The Open-Source AI Test: Download Tencent's Hy3, See If It Holds Up
Tencent released its first flagship AI model on Thursday, and unlike most announcements from major labs, this one comes with a quirk: you can download the weights and test it yourself.
Hy3, formally Hunyuan 3.0 Preview, is a 295-billion-parameter mixture-of-experts model that activates 21 billion parameters per forward pass. The numbers are notable on their own. On SWE-bench, a benchmark that tests whether an AI model can resolve real software engineering problems from open-source repositories, Hy3 scored 74.4 percent, up from 53 percent for the prior generation, according to the company's model card on HuggingFace. On LiveCodeBench-v6, a continuously evaluated coding benchmark, the model posted 34.86, which Tencent claims is the highest in their comparison table.
Training began at the end of January 2026 and shipped April 23, a sub-three-month cycle that stands out against typical flagship development timelines. The project is led by Yao Shunyu, who joined Tencent as chief AI scientist in late 2025 after leaving OpenAI, where he worked on the GPT-4 team.
What makes this different from most model announcements is the open-source approach. Tencent posted the Hy3 preview weights on HuggingFace for free download, and the model is also accessible via OpenRouter under the name Hy3preview. Most frontier model releases from major labs stay behind APIs or wait for staged weight releases; Tencent shipped open weights on the same day the announcement went out.
The technical configuration is a deliberate choice in the scaling debate. Rather than push toward trillions of parameters, Tencent built a model with 192 experts, activating eight per token, sitting at the 295-billion-parameter total. Yao has said publicly that the sweet spot for the current generation of hardware sits around 300 billion parameters, a view that puts Tencent explicitly on one side of an ongoing argument in AI research about where the efficiency gains are.

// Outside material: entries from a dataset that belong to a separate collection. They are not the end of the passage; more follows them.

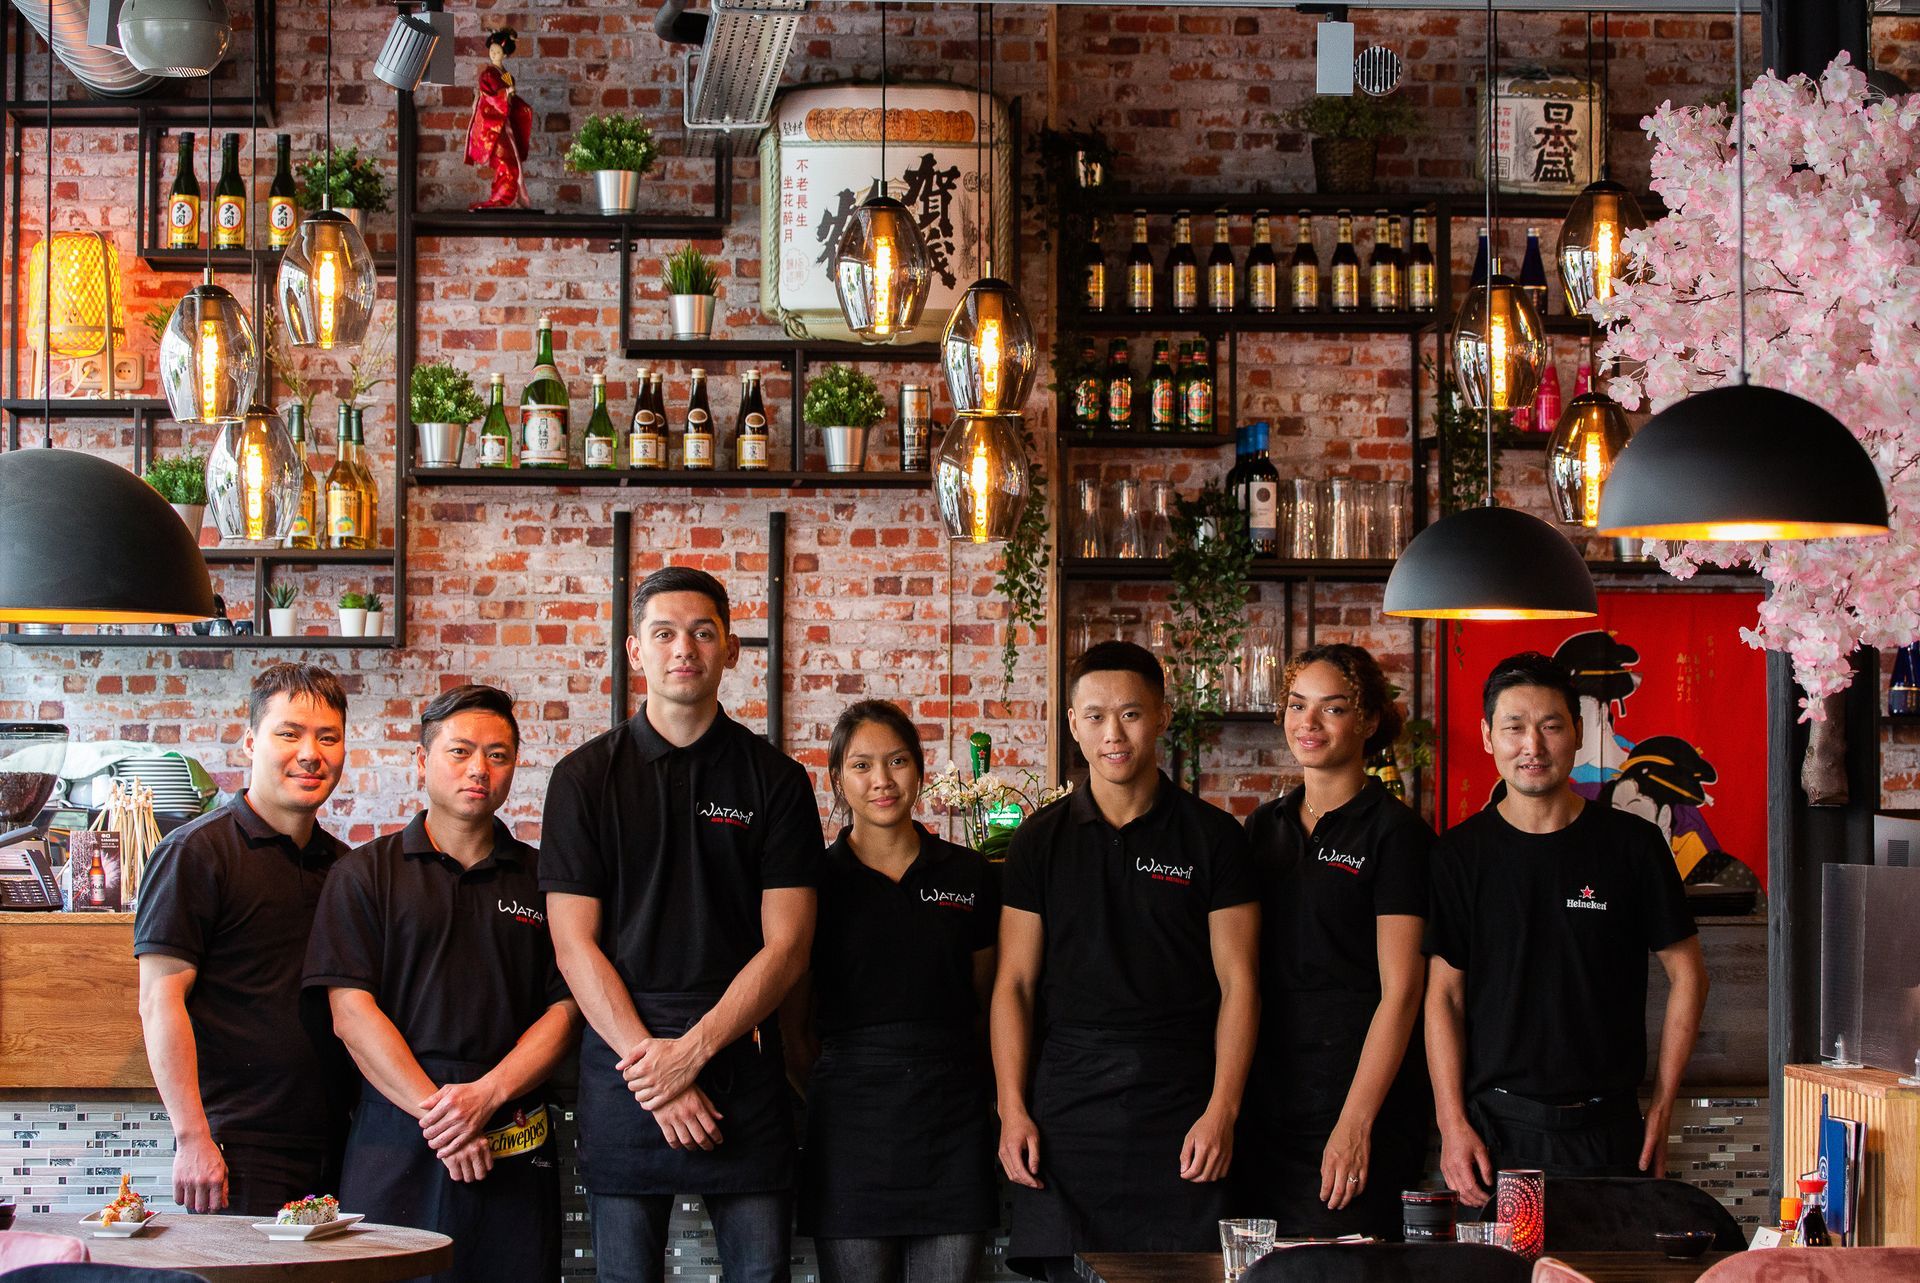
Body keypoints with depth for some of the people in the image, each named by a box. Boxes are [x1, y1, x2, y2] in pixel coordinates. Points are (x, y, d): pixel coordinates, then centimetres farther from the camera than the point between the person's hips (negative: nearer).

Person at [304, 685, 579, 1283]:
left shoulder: (542, 880, 12)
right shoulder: (364, 874, 7)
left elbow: (564, 1010, 6)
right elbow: (351, 1012, -2)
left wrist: (485, 1095, -10)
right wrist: (434, 1110, -12)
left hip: (515, 1150, 2)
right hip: (396, 1146, -1)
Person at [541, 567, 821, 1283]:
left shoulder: (776, 780, 5)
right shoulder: (584, 778, 5)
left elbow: (786, 946, 0)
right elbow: (575, 945, 0)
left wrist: (693, 1050, -11)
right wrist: (647, 1062, -11)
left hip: (743, 1069, 0)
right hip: (623, 1069, 0)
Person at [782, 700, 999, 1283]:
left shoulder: (969, 876, 8)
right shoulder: (814, 879, 3)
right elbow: (792, 1027, 8)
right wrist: (828, 1097, -1)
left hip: (953, 1120, 2)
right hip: (851, 1119, -2)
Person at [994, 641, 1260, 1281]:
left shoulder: (1213, 837, 4)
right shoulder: (1040, 839, 9)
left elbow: (1237, 983, 2)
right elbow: (1015, 982, 7)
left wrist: (1221, 1110, -8)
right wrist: (1012, 1109, -2)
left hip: (1179, 1114, -1)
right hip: (1063, 1108, 1)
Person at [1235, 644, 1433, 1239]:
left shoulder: (1394, 832, -6)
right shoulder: (1264, 827, 13)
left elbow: (1400, 990, -11)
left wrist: (1355, 1123, -17)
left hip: (1360, 1094, -5)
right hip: (1266, 1097, 6)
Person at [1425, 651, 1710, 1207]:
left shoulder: (1631, 844, 3)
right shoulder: (1460, 854, 3)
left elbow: (1687, 974, 8)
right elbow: (1443, 996, 2)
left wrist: (1663, 1105, 3)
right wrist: (1452, 1124, -7)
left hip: (1607, 1130, 0)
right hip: (1493, 1127, 0)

The benchmark results Tencent is most proud of concern agentic workflows, the kind of multi-step tasks that matter for real applications rather than standardized tests. According to Jianshi App, which spoke with people familiar with the internal deployment, Hy3 has powered agent workflows of up to 495 steps in Tencent's own products, with a reported success rate above 99.99 percent on tasks using the company's CodeBuddy and WorkBuddy tools. First-token latency dropped 54 percent compared to the prior generation, and end-to-end task duration fell 47 percent.
The SWE-bench number is where independent data exists. The benchmark's validated leaderboard shows Tencent's 74.4 percent sits between QWQ-32B at 75.6 percent and o1 at 74.4 percent, which is a competitive position relative to both open-source and frontier closed models. The LiveCodeBench-v6 score of 34.86 is self-reported against a table Tencent compiled, not a public leaderboard, which means it cannot be independently verified without running the same evaluation suite.
The OpenClaw benchmark numbers are the most curious gap. Tencent cited agentic performance figures from OpenClaw's own evaluation framework, which is an independent benchmark run by OpenClaw, not Tencent. That is a meaningful citation structure: an external evaluator rather than internal testing. But the specific numbers were provided by Tencent in their announcement, not pulled directly from the OpenClaw leaderboard, and OpenClaw did not independently publish results for Hy3 as part of the model release.
Yao's trajectory is what makes the timeline surprising. He spent years at OpenAI on reasoning and agentic systems before leaving, and joining Tencent in late 2025 meant inheriting an existing Hunyuan codebase and team. The sub-three-month training run suggests Yao did not start from scratch but rather built on an existing foundation. That context matters for the question the industry is quietly asking: can you transplant AI capabilities by hiring the people who built them, or does the moat live in the organization, not the individuals?
The answer, for now, is that Hy3 posts competitive numbers and the weights are available to test that claim. Whether the performance holds outside Tencent's own infrastructure is exactly the kind of question open weights exist to answer. The model card is live, the benchmarks are published, and the code is downloadable. The verification is not done. It is just available.